Через четверть часа они с Ларисой вышли на улицу и сели в маршрутку. Славик пустился в рассуждения по поводу жизни и смерти. Он был еще молод, чтобы это всерьез волновало его. Но мраморная плакальщица произвела на него удручающее впечатление.
– Как вы думаете, на том свете что-то есть?
– Можешь не сомневаться.
– Вы так считаете? – оживился Славик. – Моя мама тоже говорит, что смерть еще не конец. Однажды ей приснилась Анна Самохина и поблагодарила за цветы, которые мама иногда приносит на ее могилу…
Лариса слушала вполуха, гадая, чем сейчас занимается Ренат. Неужели поехал к Варе? «Воспользовался моим отсутствием, чтобы повидаться с ней. Хочет избежать неприятных вопросов».
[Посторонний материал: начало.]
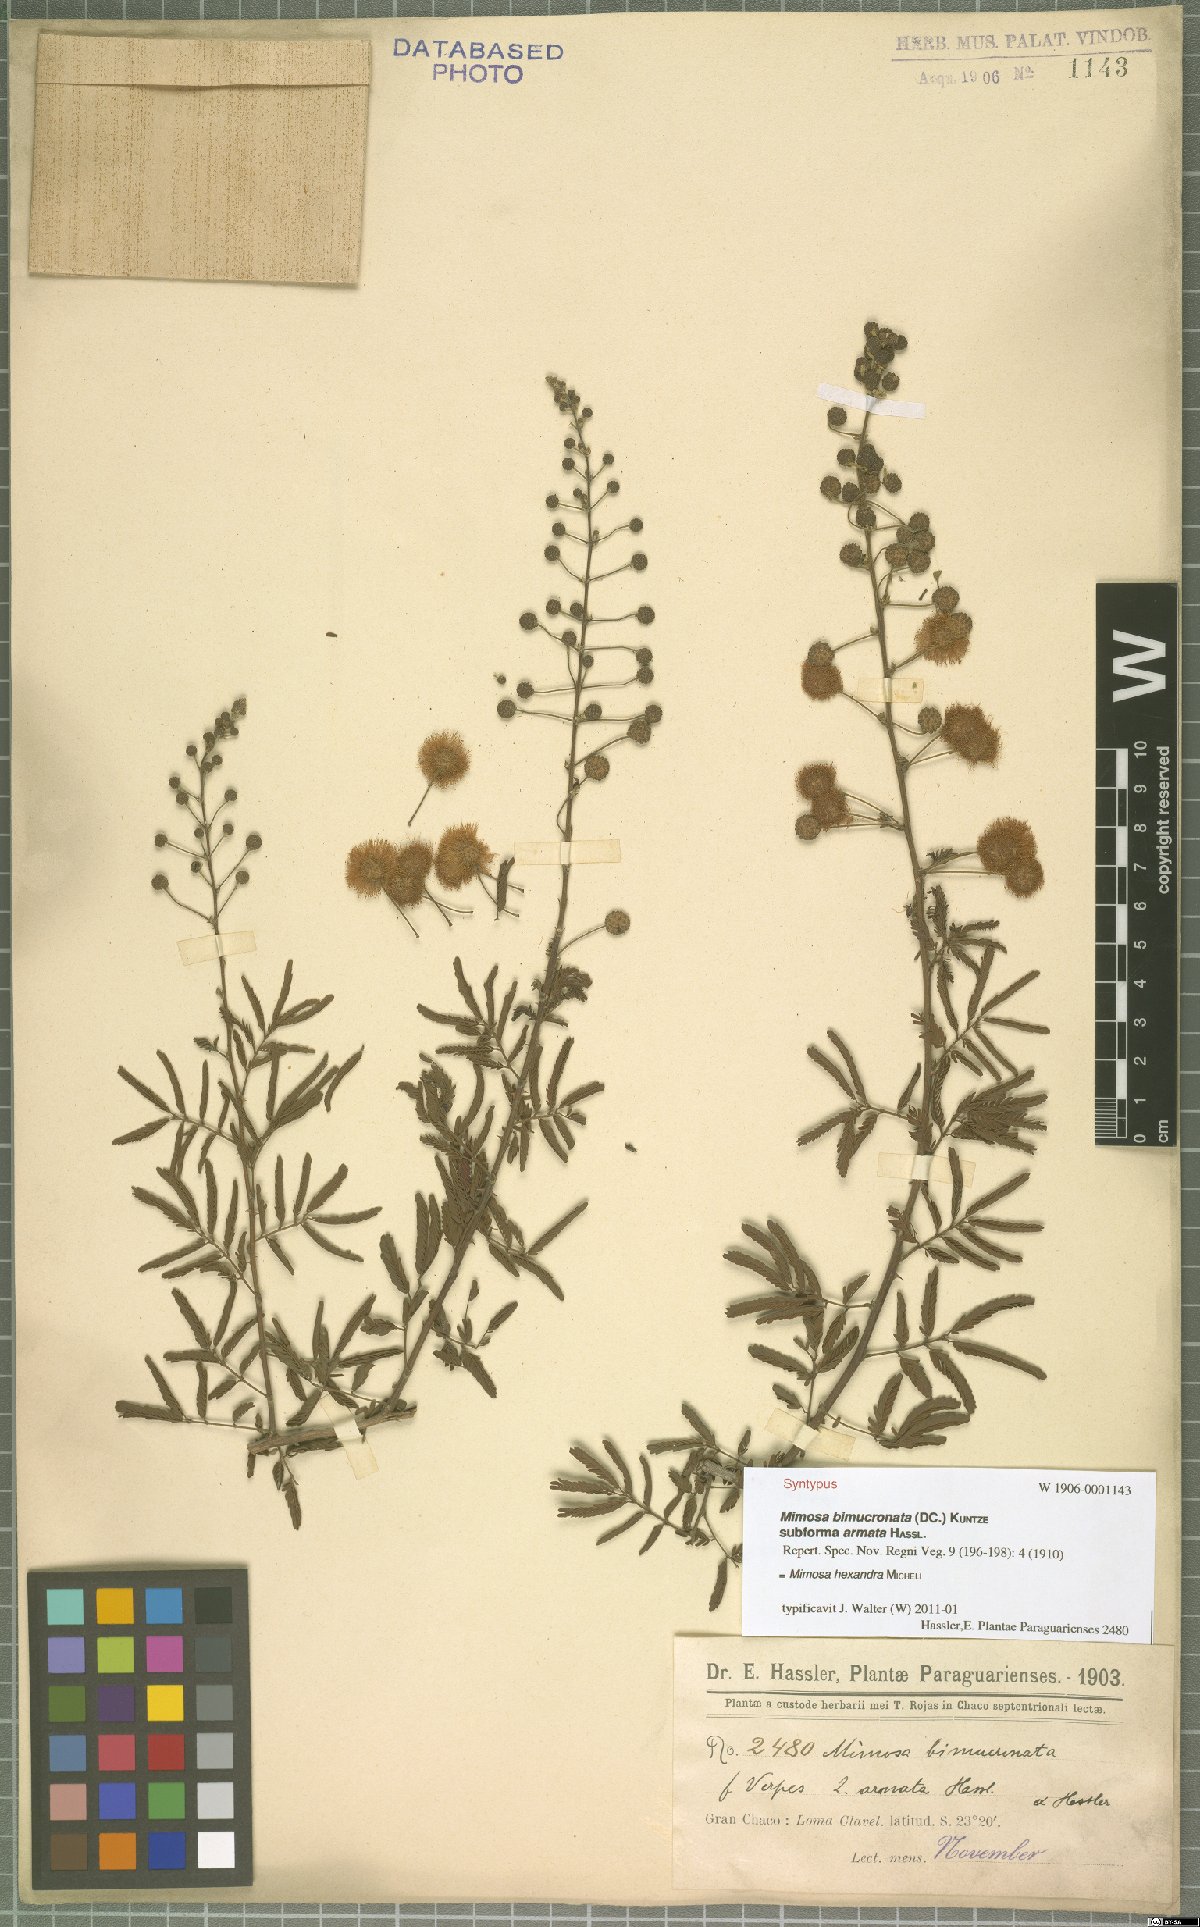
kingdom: Plantae
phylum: Tracheophyta
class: Magnoliopsida
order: Fabales
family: Fabaceae
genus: Mimosa
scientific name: Mimosa hexandra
– …Ксения Блаженная, например, до сих пор помогает страждущим, – бубнил парень. – Во всяком случае, люди в это верят…
Лариса подумала, что Ксения дала ей ценную подсказку. Это она привела ее к плакальщице! Пусть через мужчину в темных очках. Но инициатива исходила от Ксении…
* * *
Смерть Краснова квалифицировали как самоубийство, но тесть погибшего платил большие деньги, и Южин продолжал копать.
– На мой взгляд, дело ясное, – убеждал он клиента. – Эксперты подтверждают, что выстрел произведен в упор самим Красновым. Вывод однозначен!
– А мотив? – хмурился Перевалов.
– Мотива как будто нет. И предсмертной записки тоже.
– То-то и оно! Отец моих внуков был психически здоров, депрессией не страдал, больших долгов не имел. С чего бы ему стреляться?
– Может, шантаж? – предположил детектив. – Допустим, любовница грозилась рассказать жене об их связи, требовала принять решение.
– Ты бы покончил с собой из-за этого?
– Я нет.
– Краснов не был хлюпиком. Тупого упрямства ему не занимать: если что-то втемяшил в башку, сделает, хоть тресни. Но о суициде он не заикался! Зять скорее перестрелял бы всех, кто стоял у него на пути.
– Факт есть факт, – возражал Южин. – Господин Краснов сам лишил себя жизни. Под воздействием чего? Это вопрос.